The humor in Funny Story is Henry's sharpest. The banter between Daphne and Miles has the kind of rhythm that's very easy to underestimate in execution — timing matters in written comedy, and Henry's sense of timing is excellent. There are scenes in this book that are genuinely laugh-out-loud funny, which is not something you can say about every "romantic comedy" novel.
The Good & The Honest
What works:
- The funniest Emily Henry book — the comedy is confident and well-executed
- Miles is one of her best love interests: specific, warm, and flawed in recognizable ways
- The standalone structure means clean entry and clean exit
- The grief themes are handled lightly enough to not overwhelm but honestly enough to land
What to know:
- If you prefer Henry's darker emotional undertones (Beach Read, Happy Place), this is lighter and more comedic
- The explicit romance scenes are present but not the focus of the book
- Some readers find the romantic misunderstanding in the third act slightly manufactured; others find it completely earned
The third-act complication — Daphne's discovery of what Miles did (or didn't do) regarding Peter and Petra's situation — is the book's most debated moment. Whether Miles's choice to withhold information constitutes a betrayal or a reasonable private decision is genuinely discussable, and Henry seems to know this: the argument Daphne and Miles have about it is the most honest conversation in the book, and it doesn't get a clean resolution by the end of the scene.

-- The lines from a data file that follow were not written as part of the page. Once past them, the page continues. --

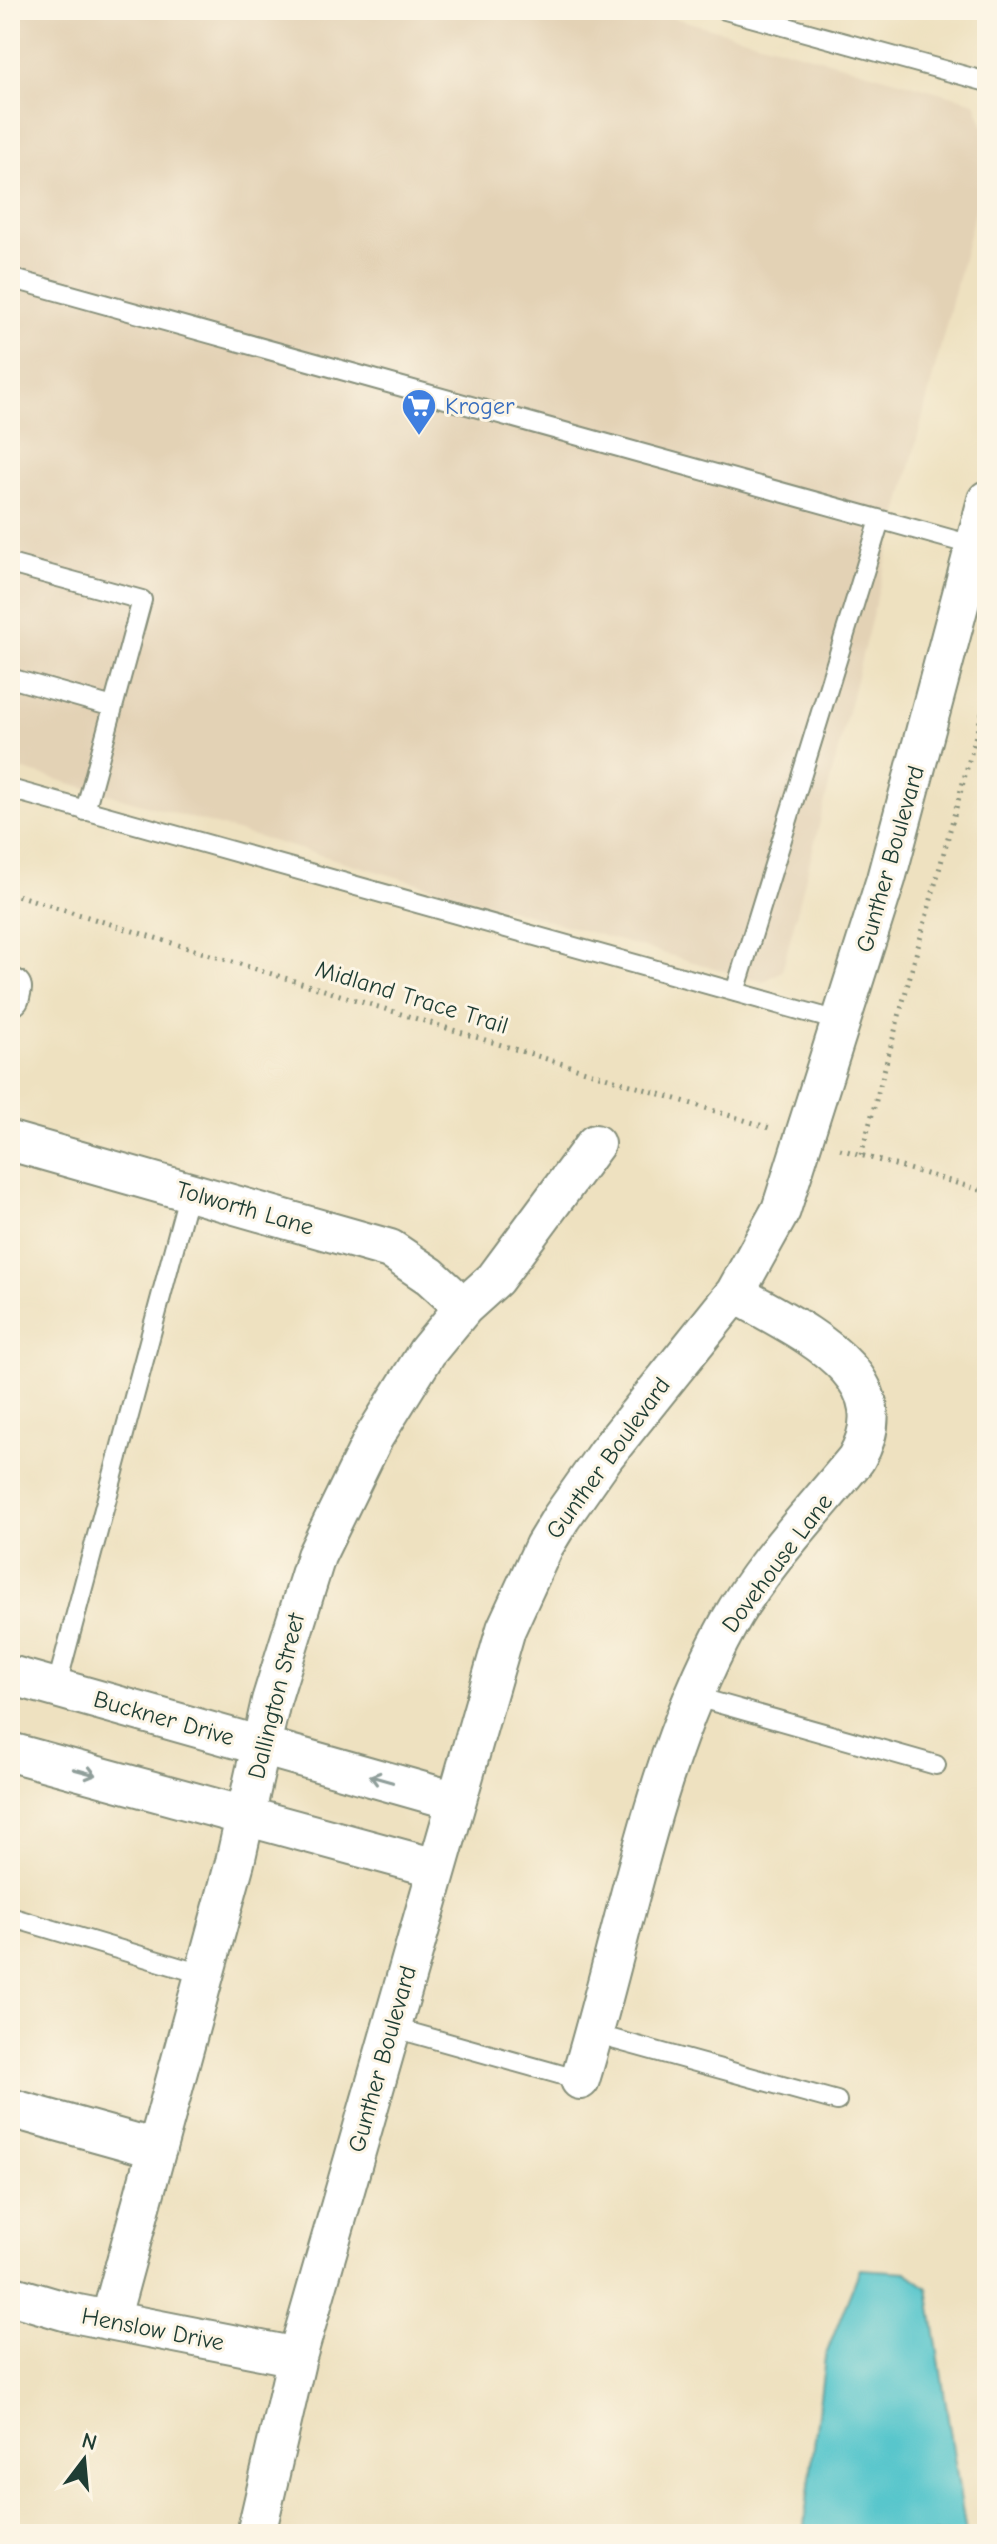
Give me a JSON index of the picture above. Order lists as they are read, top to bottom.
{
  "streets": {
    "street": [
      "Gunther Boulevard",
      "Tolworth Lane",
      "Dovehouse Lane",
      "Dallington Street",
      "Buckner Drive",
      "Henslow Drive"
    ],
    "path": ["Midland Trace Trail"]
  },
  "crossings": [
    ["Gunther Boulevard", "Midland Trace Trail"],
    ["Gunther Boulevard", "Dovehouse Lane"],
    ["Gunther Boulevard", "Buckner Drive"],
    ["Gunther Boulevard", "Henslow Drive"],
    ["Tolworth Lane", "Dallington Street"],
    ["Dallington Street", "Buckner Drive"],
    ["Dallington Street", "Henslow Drive"]
  ],
  "places": {
    "supermarket": ["Kroger"]
  },
  "north": "top"
}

What resolves it is what resolves most things in Henry's novels: the characters having to choose between the clean story they've been telling themselves and the messier truth of what they actually feel. Daphne has spent the novel preparing to leave — not just Miles, but the small town, the life she landed in, the version of herself that stayed when everything changed. The choice to stay is her choosing her actual life rather than a hypothetical one, which is the same choice the book has been exploring all along.
The ending is warm and satisfying and earns its happiness without being dishonest about the complications that remain. It's a good ending for a good book.
If You Liked This, Try...
- Beach Read by Emily Henry — Her debut; darker than Funny Story but similarly structured around two people figuring out who they are
- Happy Place by Emily Henry — Her most emotionally ambitious novel; a fake-relationship premise with real emotional weight
- Part of Your World by Abby Jimenez — Similar small-town romance energy with the same warm humor
- The Kiss Quotient by Helen Hoang — Smart heroine, unexpected connection, banter-forward romance with emotional depth
The Verdict: Buy It for a Long Weekend
Funny Story is Emily Henry at her most purely enjoyable — smart, funny, warm, and honest about the specific grief of losing a life you'd planned. Perfect for a weekend read or a reading slump cure.